- Active: 1 November 1939 – 18 March 1940
- Country: Nazi Germany
- Branch: Army (Wehrmacht)
- Type: Infantry
- Size: Division
- Garrison/HQ: Allenstein
- Engagements: None

= 395th Infantry Division =

The 395th Infantry Division (395. Infanterie-Division), initially known as the 521st Infantry Division (521. Infanterie-Division), was an infantry division of the German army during World War II. It existed as the 521st Division from November 1939 until March 1940 and as the 395th Division from March until August 1940.

== History ==

=== 521st Infantry Division ===

The 521st Infantry Division was formed on 1 November 1939 in East Prussia using personnel from the former Grenzschutz-Abschnitts-Kommando 15, formerly headquartered at Allenstein. It consisted of two regiments, the Frontier Guard Regiments 51 and 61, with three battalions each. In March 1940, the 521st Infantry Division was restructured into the 395th Infantry Division.

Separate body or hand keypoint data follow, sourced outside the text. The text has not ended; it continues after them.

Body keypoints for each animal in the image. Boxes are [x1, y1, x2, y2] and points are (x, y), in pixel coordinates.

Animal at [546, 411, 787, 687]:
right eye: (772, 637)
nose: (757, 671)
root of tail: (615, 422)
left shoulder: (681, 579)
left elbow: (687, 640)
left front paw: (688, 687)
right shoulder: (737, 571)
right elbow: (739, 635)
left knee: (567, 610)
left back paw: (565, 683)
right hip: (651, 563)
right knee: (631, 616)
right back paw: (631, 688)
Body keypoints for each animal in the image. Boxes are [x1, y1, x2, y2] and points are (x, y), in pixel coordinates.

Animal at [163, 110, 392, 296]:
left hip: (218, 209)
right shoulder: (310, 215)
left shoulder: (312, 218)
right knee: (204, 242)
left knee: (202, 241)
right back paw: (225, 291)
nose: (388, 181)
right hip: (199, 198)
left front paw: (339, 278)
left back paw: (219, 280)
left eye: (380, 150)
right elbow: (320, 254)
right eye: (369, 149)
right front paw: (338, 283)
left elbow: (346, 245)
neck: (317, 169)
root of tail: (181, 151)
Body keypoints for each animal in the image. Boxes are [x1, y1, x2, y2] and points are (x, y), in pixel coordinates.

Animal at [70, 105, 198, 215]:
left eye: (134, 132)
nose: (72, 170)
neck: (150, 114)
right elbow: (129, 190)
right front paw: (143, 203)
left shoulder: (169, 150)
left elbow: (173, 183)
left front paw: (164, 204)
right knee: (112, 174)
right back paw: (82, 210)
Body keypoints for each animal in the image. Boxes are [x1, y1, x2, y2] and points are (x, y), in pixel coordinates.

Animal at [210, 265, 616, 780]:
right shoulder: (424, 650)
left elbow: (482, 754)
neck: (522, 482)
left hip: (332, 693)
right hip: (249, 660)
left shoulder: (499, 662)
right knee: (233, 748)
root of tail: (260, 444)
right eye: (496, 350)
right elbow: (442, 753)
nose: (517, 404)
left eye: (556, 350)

The division was then formally dissolved on 18 March 1940. The division's initial commander was Major General Wolf Schede, who swapped commands with Major General Hans Stengel of the 209th Infantry Division on 10 January 1940. Stengel remained the divisional commander of the 521st (and subsequently 395th) Division until its dissolution.

=== 395th Infantry Division ===

The 395th Infantry Division was formed, as one of the Landesschützen Divisions of the ninth wave of deployment, on 16 March 1940. It was headquartered at Tilsit in East Prussia and initially consisted of three regiments, the Infantry Regiment 665, 674 and 675. Infantry Regiment 665 was assembled from two battalions of the former Frontier Guard Regiment 51 (I./51 and II./51) as well as from the Landesschützen Battalion X./I from Gumbinnen; Infantry Regiment 674 was assembled in Tilsit from the third battalions of both regiments of the 521st Division (III./51 and III./61); Infantry Regiment 675 was assembled in Memel from the staff of the Feld-Kommandantur 512 (formerly at Leipzig) as well as two battalions from the former Frontier Guard Regiment 61 (I./61 and II./61). Additionally, the 395th Infantry Division was equipped with a bicycle squadron and a signals company.

The division was on frontier guard duty in East Prussia, where it was supervised by Higher Command XXXII. The divisional commander was Major General Hans Stengel, who had already commanded the 521st Division.

On 12 June 1940, the division was equipped with its own artillery regiment (Artillery Regiment 395) with a staff and with two detachments (equipped with captured Polish artillery pieces), but the ongoing Battle of France soon resulted in a German victory that made the divisions of the ninth wave in occupied Poland superfluous. On 22 July 1940, the 395th Infantry Division was formally dissolved. Throughout the division's history, the formation had never operated outside of East Prussia and had never seen combat.

From the former 395th Division's personnel, seven Home Guard Battalions (Heimat-Wach-Bataillone) were formed to guard Germany's prisoners of war. The battalions III./665 and III./674 became the Landesschützen Battalions 237 and 238 on 1 January 1941. The battalions II./665 and I./674 were sent to Wehrkreis II and made available for the formation of the 332nd Infantry Division, where they became III./678 and III./677. Similarly, the battalions I./675 and II./675 were sent to Wehrkreis III to become part of the newly assembled 333rd Infantry Division. The battalion III./675 was dissolved without replacement. The divisional staff was carried over into the Oberfeldkommandantur 395, which was later used in Thessaloniki in German-occupied Greece.